# How safe is your car?



## Jen T. (Sep 8, 2015)

Have you ever had a close call on the road when you were distracted by your crying baby, or arguing kids, or by your cell phone? Well I'd like to hear about it!

I am a master student in Sweden, researching cultural aspects of driving and cars for parents with a focus on safety issues for families. I am a parent myself to a young one, and originally from San Francisco CA where I had an insane 1-1.5 hour commute which included dropping off my then infant at my parents for babysitting. And so I have a great interest in how other parents "think and do" safety in the car.

I'd love to hear how you chose your family car? How do you "know" the car is safe? What are stresses you out in the car? Do you use technology to improve safety? What do you think self-driving can offer in safety? What else do you do to make yourself and/or your family safe? Anecdotes are most welcome. I hope this can be a useful discussion for all parents as well!

Thank you! Jen


----------



## Turquesa (May 30, 2007)

We came up with a code word that means, "It is urgent that you be completely quiet right now so that we don't get in an accident." Then there's a code word that I say to the kids to indicate that it's OK to start talking again.

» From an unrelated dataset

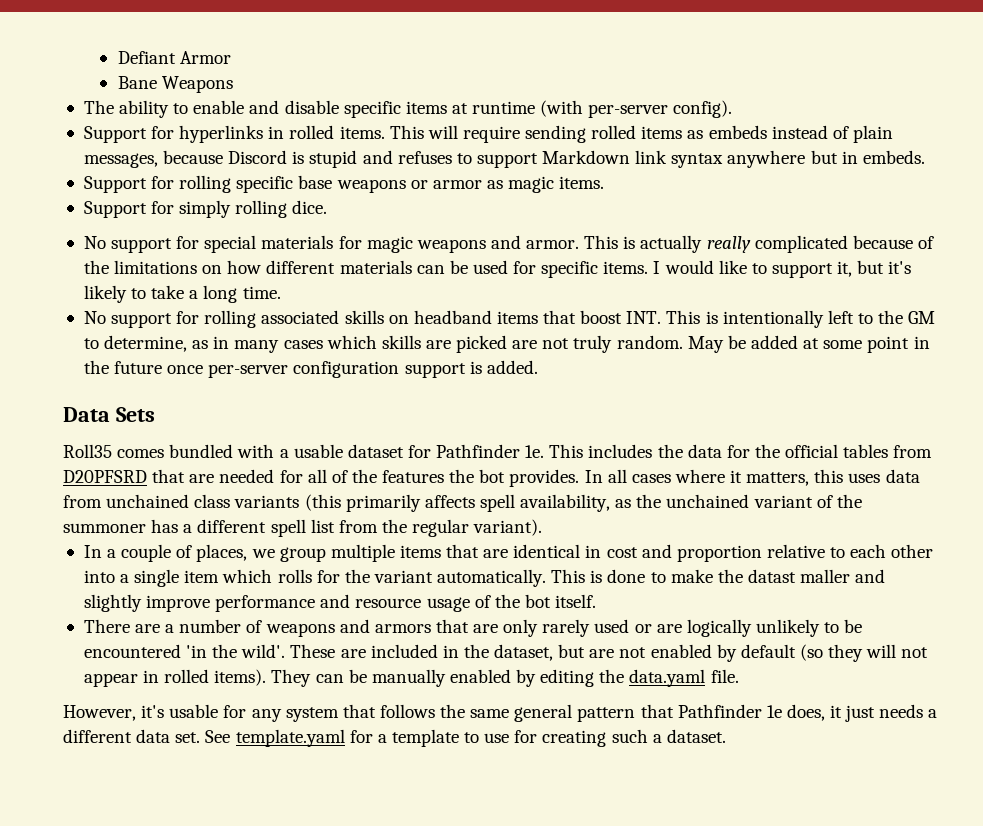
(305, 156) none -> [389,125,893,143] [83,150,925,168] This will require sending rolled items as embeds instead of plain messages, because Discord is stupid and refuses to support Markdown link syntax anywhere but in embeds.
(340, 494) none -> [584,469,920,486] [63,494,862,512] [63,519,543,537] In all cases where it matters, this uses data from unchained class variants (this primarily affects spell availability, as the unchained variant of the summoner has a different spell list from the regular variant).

Our current system works a lot better than begging and screaming at the children: "EVERYBODY BE QUIET OR MOMMY'S GOING TO GET IN A WRECK!!!!" For one thing, kids know nothing about driving and cannot be expected to know when to be quiet and when it's OK to talk. They don't understand that it's hard to merge into a lane in heavy traffic or to focus on where to turn when you're lost. So this new system has worked beautifully. They take me seriously when I say the code words.


----------



## Jen T. (Sep 8, 2015)

Turquesa said:


> We came up with a code word that means, "It is urgent that you be completely quiet right now so that we don't get in an accident." Then there's a code word that I say to the kids to indicate that it's OK to start talking again.
> 
> Our current system works a lot better than begging and screaming at the children: "EVERYBODY BE QUIET OR MOMMY'S GOING TO GET IN A WRECK!!!!" For one thing, kids know nothing about driving and cannot be expected to know when to be quiet and when it's OK to talk. They don't understand that it's hard to merge into a lane in heavy traffic or to focus on where to turn when you're lost. So this new system has worked beautifully. They take me seriously when I say the code words.


Thanks for the response Turquesa!


----------